Former trustee alleges
Former Kamehameha Schools trustee Henry Peters has sued the estate's former chief legal officer, alleging the attorney improperly disclosed confidential information.
In a seven-page lawsuit filed in state Circuit Court yesterday, Peters said that the estate's ex-general counsel Nathan Aipa did not obtain a waiver of attorney-client privilege when he testified before an Oahu grand jury in 1998 and 1999.
Peters, who resigned from his $1 million-a-year trustee post in December 1999 under pressure from the Internal Revenue Service, was indicted twice by the grand jury for theft, but the charges were later thrown out by a state judge.
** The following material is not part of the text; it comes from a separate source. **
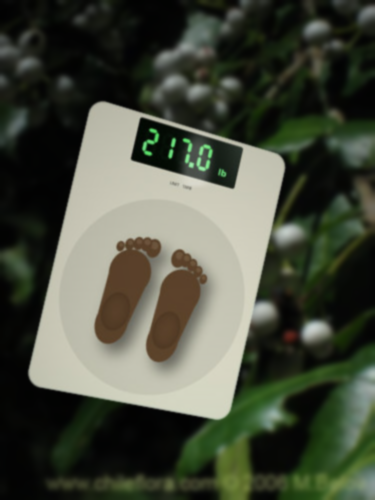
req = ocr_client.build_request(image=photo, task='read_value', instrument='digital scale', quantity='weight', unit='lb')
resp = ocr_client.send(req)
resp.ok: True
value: 217.0 lb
Eric Seitz, Peters' attorney, said in the lawsuit that Aipa violated Circuit Judge Michael Town's orders that he obtain a court ruling before testifying on confidential matters.
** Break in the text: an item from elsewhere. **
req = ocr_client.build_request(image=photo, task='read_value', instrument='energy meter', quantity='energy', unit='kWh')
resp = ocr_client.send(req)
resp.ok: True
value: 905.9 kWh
Seitz added that Aipa failed to notify Peters about his testimony and did not give the former trustee the opportunity to assert his attorney-client privilege.
Aipa, who now works for a private law firm, could not be reached for comment yesterday.
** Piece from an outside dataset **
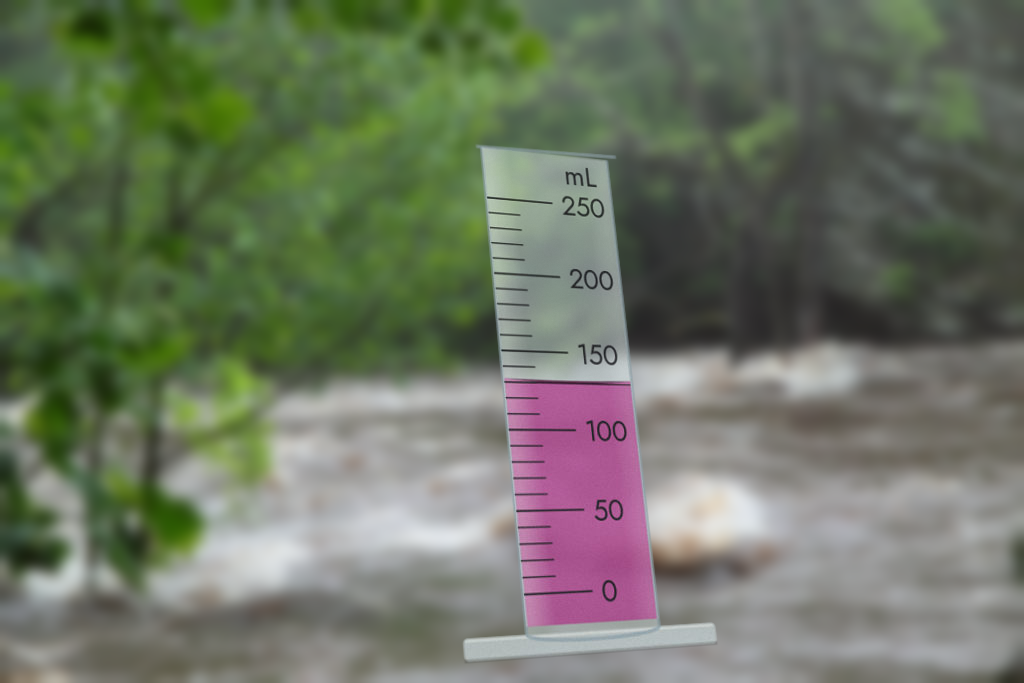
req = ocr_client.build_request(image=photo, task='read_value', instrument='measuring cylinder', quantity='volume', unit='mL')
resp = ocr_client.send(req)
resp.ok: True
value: 130 mL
Aipa served as the $6 billion estate's general counsel during the three-year controversy that culminated in the 1999 removal of the trust's former board members Peters, Richard "Dickie" Wong, Lokelani Lindsey, Gerard Jervis and Oswald Stender.
Shortly after their removal, the estate's court-appointed interim board appointed Aipa as the trust's chief operating officer, but he stepped down in 2000 after a court-appointed special master criticized Aipa's handling of the estate's outside law firms.
In 2001 the estate paid Aipa more than $413,000, or nearly $100,000 more than the $321,000 it paid its then-Chief Executive Officer Hamilton McCubbin. Aipa said at the time that the compensation, which was more than double Aipa's 2000 pay, included his annual salary and severance.